Given text

All The Why Not’s … Chocolate, Caffeine, Diet Soda & More

This past weekend my family and I took a quick vacation to the beach.  You know how when you’re on vaca, all of your normal rules of life go out the window and you get to do whatever you want instead?  That is what makes vacation, vacation…letting lose and being free.  Whether it’s out of convenience or just a need to stop the structure, “vacation me”, has some bad habits.  Or, so they say.  If “vacation me” gets to just chill out and do whatever I want, why can’t that just be the real me?  Upon returning home to the daily grind, I find myself questioning why I can’t continue enjoying the simple thrills of vacation status in my every day life?   The voice in my head sounds a little like that of my five year old asking, “But whhhhhyyyyyyy nnnnoooootttt mmmmmmoooommmm???”  Let’s see…

Forget you exercise!
Exercise is one of the most important things for your mind and for your body. Exercise helps you feel better, look better and can decrease the risk of some diseases. Have you ever noticed after a stressful day of work, how taking a walk can make you feel more relaxed or how much better you sleep after exercising? After establishing a regular exercise routine, you grow to be more energetic, increase your ability to relax and improve your overall mood. Regular exercise can reduce stress, decrease depression and help you sleep soundly.  Exercise also burns calories and helps you to lose body fat. An hour of moderately brisk walking, bicycle riding or swimming can burn 200-300 calories. You need to burn approximately 3,500 calories more than you consume to lose 1 pound. Research has shown that exercise can also reduce, and in some cases, prevent the risk of diseases such as heart disease, diabetes and osteoporosis.


Chocolate, chocolate – feed me chocolate!
Chocolate can be good for you. Studies show that eating chocolate, primarily dark chocolate, may contribute to improved cardiovascular health. Packed with natural antioxidants, dark chocolate and cocoa sit in the same good-for-you category as green tea and blueberries. That’s because chocolate comes from cacao beans (or cocoa beans), which grow on the cacao tree and are full of natural plant nutrients. Most of the studies to date highlight dark chocolate’s health values because it has the highest percentage of cocoa solids, therefore more flavanol antioxidants. However, flavonoid content varies in chocolate products, so you might not be getting the healthy stuff with that candy bar. Also, along with the flavonoids, chocolate products also deliver lots and lots of calories. 100 grams of dark chocolate, for instance, yields approximately 500 calories, and eating this much chocolate daily without adjusting for the increase in calories will produce a weight gain of about 1 pound per week. So any benefit you might gain by eating chocolate could be completely negated by making yourself obese.  Moderating is where it’s at.

Supplied material
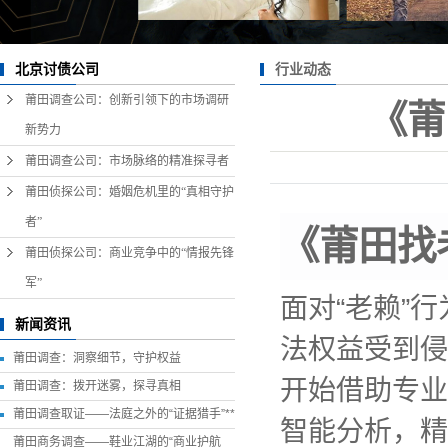
行业动态
北京讨债公司
莆田调查公司：创新引领下的市场调研
《莆
新势力
莆田调查公司：市场脉络的精准探寻者
莆田侦探公司：婚姻危机里的“真相守护
者”
《莆田找
莆田侦探公司：商业竞争中的“情报先锋
军”
面对“老赖”
新闻资讯
法权益受到侵
莆田调查：洞察细节，守护权益
开始借助专业
莆田调查：拨开迷雾，探寻真相
莆田调查取证——法庭之外的“证据猎手”**
智能分析，精
莆田商务调查——鞋业江湖的“商业护航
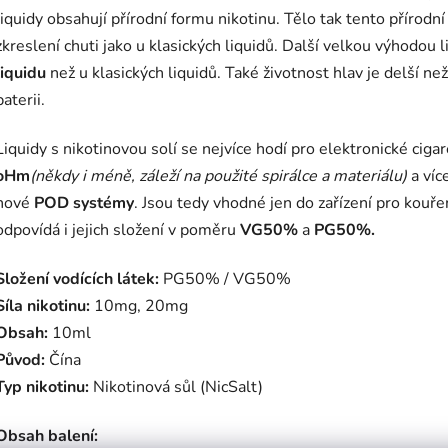
liquidy obsahují přírodní formu nikotinu. Tělo tak tento přírodn
zkreslení chuti jako u klasických liquidů. Další velkou výhodou li
liquidu
než u klasických liquidů. Také životnost hlav je delší ne
baterii.
Liquidy s nikotinovou solí se nejvíce hodí pro elektronické cig
oHm
(někdy i méně, záleží na použité spirálce a materiálu)
a víc
nové
POD systémy
. Jsou tedy vhodné jen do zařízení pro kouře
odpovídá i jejich složení v poměru
VG50%
a
PG50%.
Složení vodících látek:
PG50% / VG50%
Síla nikotinu:
10mg, 20mg
Obsah:
10ml
Původ:
Čína
Typ nikotinu:
Nikotinová sůl (NicSalt)
Obsah balení:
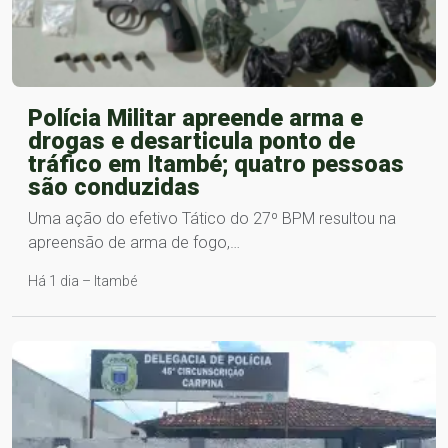
Polícia Militar apreende arma e
drogas e desarticula ponto de
tráfico em Itambé; quatro pessoas
são conduzidas
Uma ação do efetivo Tático do 27º BPM resultou na
apreensão de arma de fogo,…
Há 1 dia – Itambé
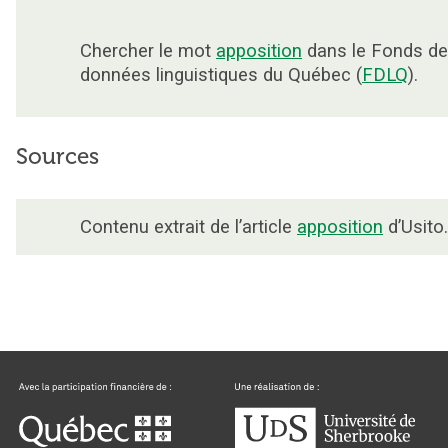
Chercher le mot
apposition
dans le Fonds de
données linguistiques du Québec (
FDLQ
).
Sources
Contenu extrait de l’article
apposition
d’Usito.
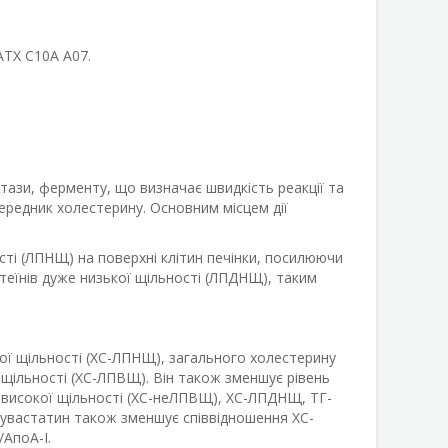
АТХ С10А А07.
ази, ферменту, що визначає швидкість реакції та
редник холестерину. Основним місцем дії
ості (ЛПНЩ) на поверхні клітин печінки, посилюючи
теїнів дуже низької щільності (ЛПДНЩ), таким
ої щільності (ХС-ЛПНЩ), загального холестерину
ї щільності (ХС-ЛПВЩ). Він також зменшує рівень
и високої щільності (ХС-неЛПВЩ), ХС-ЛПДНЩ, ТГ-
озувастатин також зменшує співвідношення ХС-
АпоА-І.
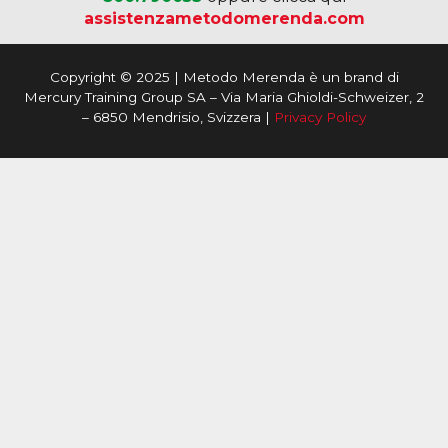
assistenzametodomerenda.com
Copyright © 2025 | Metodo Merenda è un brand di
Mercury Training Group SA – Via Maria Ghioldi-Schweizer, 2
– 6850 Mendrisio, Svizzera |
Privacy Policy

Exercises
- A) In the vacation-habits post, how many calories beyond what you consume must you burn to lose 1 pound?
- B) List the diseases whose risk, according to the vacation-habits post, exercise can reduce or in some cases prevent.
- C) Continue the vacation-habits post from where it stops.

List of answers
- A) Approximately 3,500 calories.

- B) Heart disease, diabetes, osteoporosis

- C)
No time for sleep, gotta party!
Sleep is essential for a person’s health and wellbeing, according to the National Sleep Foundation (NSF). Yet millions of people do not get enough sleep and many suffer from lack of sleep. For example, surveys conducted by the NSF (1999-2004) reveal that at least 40 million Americans suffer from over 70 different sleep disorders and 60 percent of adults report having sleep problems a few nights a week or more. Most of those with these problems go undiagnosed and untreated. In addition, more than 40 percent of adults experience daytime sleepiness severe enough to interfere with their daily activities at least a few days each month – with 20 percent reporting problem sleepiness a few days a week or more. Furthermore, 69 percent of children experience one or more sleep problems a few nights or more during a week.  It’s important to your health to have a bed time and start winding down and unplugging about an hour before that time.  Missing the recommended 7 to 8 hours of sleep on occasion may not be so bad, but sleep is cumulative and missing enough sleep night after night, may lead to health issues.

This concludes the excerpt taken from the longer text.